Thursday, April 24, 2014

Perspective

Do you ever feel like life is going way too fast? I am just having a hard time keeping up right now.  We are fine, but moving forward at full force.   Nothing earth-shattering has happened, but all of a sudden we have a full plate of needs to deal with.

Angie is going to have another laser treatment on her face and arm in the next few weeks.  The treatments have been a blessing and we are grateful for them, but they do leave her with purple spots covering her face and the stares we get when we go out are never welcome.  It bothers me a lot and yet Angie doesn't even notice.  And, not surprisingly, it is adults who are most unkind.

Another round of botox injections is also in our girl's future.  We saw "Dr.

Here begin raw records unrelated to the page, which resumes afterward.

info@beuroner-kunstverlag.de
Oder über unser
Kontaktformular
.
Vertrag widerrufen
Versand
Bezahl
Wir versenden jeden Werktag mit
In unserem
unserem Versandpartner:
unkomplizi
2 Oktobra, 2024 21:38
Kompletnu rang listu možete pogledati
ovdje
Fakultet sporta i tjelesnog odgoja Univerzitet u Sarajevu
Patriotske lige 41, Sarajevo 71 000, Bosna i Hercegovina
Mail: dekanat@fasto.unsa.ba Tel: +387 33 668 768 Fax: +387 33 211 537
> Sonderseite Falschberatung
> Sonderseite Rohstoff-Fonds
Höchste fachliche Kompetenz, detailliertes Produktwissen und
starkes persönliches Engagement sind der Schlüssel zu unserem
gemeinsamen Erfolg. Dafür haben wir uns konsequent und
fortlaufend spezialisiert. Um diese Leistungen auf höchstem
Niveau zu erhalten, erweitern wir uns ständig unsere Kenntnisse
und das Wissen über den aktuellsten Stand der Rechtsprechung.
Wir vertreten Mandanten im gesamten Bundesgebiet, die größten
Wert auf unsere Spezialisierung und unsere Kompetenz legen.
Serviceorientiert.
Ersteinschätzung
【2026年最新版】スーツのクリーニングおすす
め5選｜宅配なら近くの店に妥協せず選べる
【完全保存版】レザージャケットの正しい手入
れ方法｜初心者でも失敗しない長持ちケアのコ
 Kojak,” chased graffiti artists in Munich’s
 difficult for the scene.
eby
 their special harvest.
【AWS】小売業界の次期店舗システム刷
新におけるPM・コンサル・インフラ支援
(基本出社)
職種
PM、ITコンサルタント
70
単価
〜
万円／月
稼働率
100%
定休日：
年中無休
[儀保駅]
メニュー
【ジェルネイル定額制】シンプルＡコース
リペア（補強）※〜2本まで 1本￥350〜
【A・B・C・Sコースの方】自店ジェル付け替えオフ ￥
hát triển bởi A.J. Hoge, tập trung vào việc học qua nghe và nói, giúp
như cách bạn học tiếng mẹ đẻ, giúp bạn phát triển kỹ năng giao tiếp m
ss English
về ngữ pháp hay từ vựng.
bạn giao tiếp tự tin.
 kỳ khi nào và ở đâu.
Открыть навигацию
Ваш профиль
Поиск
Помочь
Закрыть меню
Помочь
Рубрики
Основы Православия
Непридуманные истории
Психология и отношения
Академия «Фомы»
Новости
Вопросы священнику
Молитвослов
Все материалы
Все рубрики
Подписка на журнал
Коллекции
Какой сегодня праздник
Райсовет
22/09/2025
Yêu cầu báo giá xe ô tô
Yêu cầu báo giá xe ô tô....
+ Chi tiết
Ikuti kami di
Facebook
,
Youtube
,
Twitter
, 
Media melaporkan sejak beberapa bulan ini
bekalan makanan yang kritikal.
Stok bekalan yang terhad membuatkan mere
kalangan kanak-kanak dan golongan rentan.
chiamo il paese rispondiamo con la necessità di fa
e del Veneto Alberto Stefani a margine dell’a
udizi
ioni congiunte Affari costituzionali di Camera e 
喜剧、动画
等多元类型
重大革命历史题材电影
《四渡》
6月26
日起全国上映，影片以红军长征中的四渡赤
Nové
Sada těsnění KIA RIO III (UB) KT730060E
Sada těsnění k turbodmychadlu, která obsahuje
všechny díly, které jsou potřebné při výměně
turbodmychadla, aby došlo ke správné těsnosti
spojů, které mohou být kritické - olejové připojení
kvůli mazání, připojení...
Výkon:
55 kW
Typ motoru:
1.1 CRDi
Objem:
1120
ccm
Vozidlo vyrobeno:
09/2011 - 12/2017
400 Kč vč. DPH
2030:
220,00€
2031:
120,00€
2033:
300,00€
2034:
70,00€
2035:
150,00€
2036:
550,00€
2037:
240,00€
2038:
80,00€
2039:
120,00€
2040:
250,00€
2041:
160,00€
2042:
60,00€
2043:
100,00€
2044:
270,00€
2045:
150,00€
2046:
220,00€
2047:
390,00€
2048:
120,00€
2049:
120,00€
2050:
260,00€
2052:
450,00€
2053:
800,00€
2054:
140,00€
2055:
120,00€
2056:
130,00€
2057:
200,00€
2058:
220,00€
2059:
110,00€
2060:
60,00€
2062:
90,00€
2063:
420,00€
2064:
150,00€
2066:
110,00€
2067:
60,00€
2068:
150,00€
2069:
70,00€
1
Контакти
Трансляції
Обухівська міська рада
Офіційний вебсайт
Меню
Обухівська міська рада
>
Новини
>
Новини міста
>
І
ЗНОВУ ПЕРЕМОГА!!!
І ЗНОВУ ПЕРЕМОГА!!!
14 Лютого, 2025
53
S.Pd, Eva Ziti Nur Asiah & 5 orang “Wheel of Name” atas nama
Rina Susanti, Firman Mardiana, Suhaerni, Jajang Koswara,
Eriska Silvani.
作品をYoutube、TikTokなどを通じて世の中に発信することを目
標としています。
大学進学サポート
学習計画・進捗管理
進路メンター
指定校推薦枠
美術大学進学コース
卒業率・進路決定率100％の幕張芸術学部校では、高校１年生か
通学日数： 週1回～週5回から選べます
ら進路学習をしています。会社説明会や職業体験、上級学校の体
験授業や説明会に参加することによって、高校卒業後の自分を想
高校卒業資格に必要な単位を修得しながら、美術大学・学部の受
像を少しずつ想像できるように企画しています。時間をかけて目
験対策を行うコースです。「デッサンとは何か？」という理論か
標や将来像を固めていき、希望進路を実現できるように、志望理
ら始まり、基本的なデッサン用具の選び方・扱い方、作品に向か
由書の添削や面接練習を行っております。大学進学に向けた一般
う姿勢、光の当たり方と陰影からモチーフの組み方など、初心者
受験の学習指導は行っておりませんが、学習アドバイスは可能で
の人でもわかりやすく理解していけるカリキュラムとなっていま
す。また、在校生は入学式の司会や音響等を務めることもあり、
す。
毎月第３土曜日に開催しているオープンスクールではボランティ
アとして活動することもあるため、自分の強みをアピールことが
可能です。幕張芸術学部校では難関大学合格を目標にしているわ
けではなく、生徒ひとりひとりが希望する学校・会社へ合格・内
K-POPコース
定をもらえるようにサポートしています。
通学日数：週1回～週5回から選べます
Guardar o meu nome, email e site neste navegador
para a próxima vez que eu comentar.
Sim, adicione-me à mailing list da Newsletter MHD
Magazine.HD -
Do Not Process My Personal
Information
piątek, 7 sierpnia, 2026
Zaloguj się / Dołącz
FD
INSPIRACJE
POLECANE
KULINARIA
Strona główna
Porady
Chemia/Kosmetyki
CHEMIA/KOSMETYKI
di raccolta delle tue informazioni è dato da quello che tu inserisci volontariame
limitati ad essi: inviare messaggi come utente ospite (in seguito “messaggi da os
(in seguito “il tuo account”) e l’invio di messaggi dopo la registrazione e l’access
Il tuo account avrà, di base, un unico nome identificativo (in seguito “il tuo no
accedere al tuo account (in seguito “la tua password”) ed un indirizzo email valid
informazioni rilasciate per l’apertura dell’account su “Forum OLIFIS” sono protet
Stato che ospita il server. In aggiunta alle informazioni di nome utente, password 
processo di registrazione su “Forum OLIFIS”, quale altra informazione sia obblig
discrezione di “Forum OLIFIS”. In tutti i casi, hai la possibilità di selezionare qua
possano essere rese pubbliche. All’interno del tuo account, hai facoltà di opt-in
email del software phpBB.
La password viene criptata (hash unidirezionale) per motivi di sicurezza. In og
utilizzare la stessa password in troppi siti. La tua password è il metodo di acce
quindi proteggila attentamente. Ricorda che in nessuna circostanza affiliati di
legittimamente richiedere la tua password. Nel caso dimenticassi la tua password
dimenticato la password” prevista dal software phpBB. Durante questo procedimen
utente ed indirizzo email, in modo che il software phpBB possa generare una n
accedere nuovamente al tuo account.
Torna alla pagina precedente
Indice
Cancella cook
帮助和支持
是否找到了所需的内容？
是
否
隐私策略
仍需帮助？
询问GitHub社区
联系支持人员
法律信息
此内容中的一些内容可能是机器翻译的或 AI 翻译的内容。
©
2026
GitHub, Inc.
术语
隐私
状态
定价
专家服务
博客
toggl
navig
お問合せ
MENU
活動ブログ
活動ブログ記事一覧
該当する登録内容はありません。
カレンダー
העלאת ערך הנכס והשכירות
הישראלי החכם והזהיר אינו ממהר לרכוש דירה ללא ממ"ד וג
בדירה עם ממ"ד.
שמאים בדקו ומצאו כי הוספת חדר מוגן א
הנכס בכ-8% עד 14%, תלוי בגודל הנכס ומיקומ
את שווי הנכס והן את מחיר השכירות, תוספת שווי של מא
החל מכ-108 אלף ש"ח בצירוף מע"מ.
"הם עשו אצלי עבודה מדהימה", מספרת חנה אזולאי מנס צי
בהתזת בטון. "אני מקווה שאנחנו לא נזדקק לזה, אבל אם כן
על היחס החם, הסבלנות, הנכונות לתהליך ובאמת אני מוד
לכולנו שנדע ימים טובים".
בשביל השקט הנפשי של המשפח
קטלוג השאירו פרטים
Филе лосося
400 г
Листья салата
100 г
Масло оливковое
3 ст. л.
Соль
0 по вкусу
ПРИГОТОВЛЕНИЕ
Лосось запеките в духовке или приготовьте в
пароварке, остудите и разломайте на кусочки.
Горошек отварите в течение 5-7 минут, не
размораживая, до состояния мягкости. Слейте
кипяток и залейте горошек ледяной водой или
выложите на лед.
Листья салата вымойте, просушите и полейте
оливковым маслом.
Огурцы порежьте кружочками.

Steve" this week and he is happy with the results of the injections but he wants to see if we can get more relief for her shoulder this time.  She has recently been complaining of pain when she is dressing and when the therapist stretches her shoulder.  Again, I am grateful for every opportunity to make her life better.  I complain about Oregon Medicaid, but she has not gone without anything she needs. We are so blessed.

Levi is struggling with pain in his ankle and is walking on his toes again.  Just when I had almost forgotten his cerebral palsy diagnosis I am reminded of the physical challenges he experiences.  He should be wearing leg braces but refuses-ABSOLUTELY REFUSES.  And I am aware of the amount of arguing we will have with him when we try to address his muscle tone in the way it should be treated, with braces or botox.

Today, I took Angie to the hospital for an evaluation with a new physical therapist.  During the evaluation, the therapist asked Angie to perform different tasks to test her strength and balance.  It was hard work.  In the middle of the session, as I saw that she was struggling to complete the tasks, I was aware that I was holding my breath.  My heart rate was racing.  I was almost beside myself with wanting her to be successful.  And then, I thought So what!  Really, who cares if she can stand on one foot for 30 seconds?  Or with her eyes closed?  Or get out of a chair without using her hands to push up?  Who cares?  Of course, this test was not to determine success or failure.  It was just a measurement of her skills.  I knew that in my head from the beginning, but my heart took a little longer to understand.  My girl is already a success.



What a relief! I know now that my life does not depend on test results, and neither does hers.  If she is never able to stand on one foot, but she is kind and considerate and has a handful of friends, she is a success.  You know what?  I am not sure if I can stand on one foot for 30 seconds.  Can you?